TASK PROMPT:
Retype every line of the listing below word for word, leaving out the pictures.

Dataset items:
-- -- --

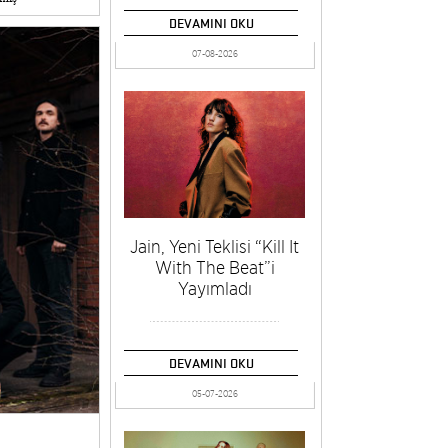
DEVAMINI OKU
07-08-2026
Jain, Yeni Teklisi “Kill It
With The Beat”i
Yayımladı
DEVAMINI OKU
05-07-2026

-- -- --

EXERCISE RESULT:
DEVAMINI OKU
07-08-2026
Jain, Yeni Teklisi “Kill It
With The Beat”i
Yayımladı
DEVAMINI OKU
05-07-2026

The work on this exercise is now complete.